The set-list ran non-stop (drawing largely from the last two oM albums), with hardly a second to catch your breath between songs. Meanwhile, the “actors” traveling with the band performed little scenes throughout the night — one sporting gigantic fake forearms, some sporting nude body suits, others dressed as ninjas. And on and on. Barnes himself was stripped down by dancers (sporting gold lamé hotpants for most of the show) and smeared in red paint.
Perhaps the little scenes acted out had something to do with the actual songs, but it all blended together to create a surrealistic memory. I don’t remember a ton about the show because it was such a barrage of sights and sounds. It was like a Technicolor dream/nightmare with a funky-ass soundtrack.
Musically, the band was note-perfect, giving the songs a bigger “Rock Show” feel. Band members shuffled around the stage, switching instruments. The concentration and stress that must come with running such a big production could be seen on Barnes’ face — he looked as though he was walking a tightrope, never flashing even a passing smile. Still, the show and music were full of so much joy, Barnes didn’t have to worry about being Mr.

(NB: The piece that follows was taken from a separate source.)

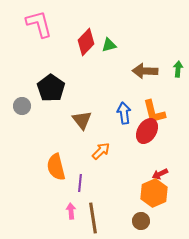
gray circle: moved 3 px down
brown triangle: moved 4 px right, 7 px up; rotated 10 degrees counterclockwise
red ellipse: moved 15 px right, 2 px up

Congeniality.
Three video screens behind the stage provided even more visual stimulation, while a rotating “secret trap door” spun around to reveal different hand-made settings, including an Old-West-style stand-up piano and a king’s throne, on which Barnes sat and spun, singing his strange little songs about a black transgendered man (the main perspective on Barnes’ latest album, Skeletal Lamping).
There is a new crop of Indie bands that have been putting together homemade, low-budget stage sets in an effort to provide audiences a little more. Of Montreal are officially the kings and queens of this new movement. It’s hard to say whether more stardom and a bigger budget would change Of Montreal. Would the show be as entertaining if Barnes had the budget of, say, Kanye West? Knowing Barnes, probably.
Until then, it you are into Rock concerts that go beyond just some dudes jumping around like idiots, get yourself to an Of Montreal concert. There’ll be plenty of idiots jumping around, but I can’t think of any band that does it more entertainingly.
And, Mr. Barnes, if you’re reading, the Southgate House has a new, bigger sound system and stage. I’m more than sure they’d love to have you.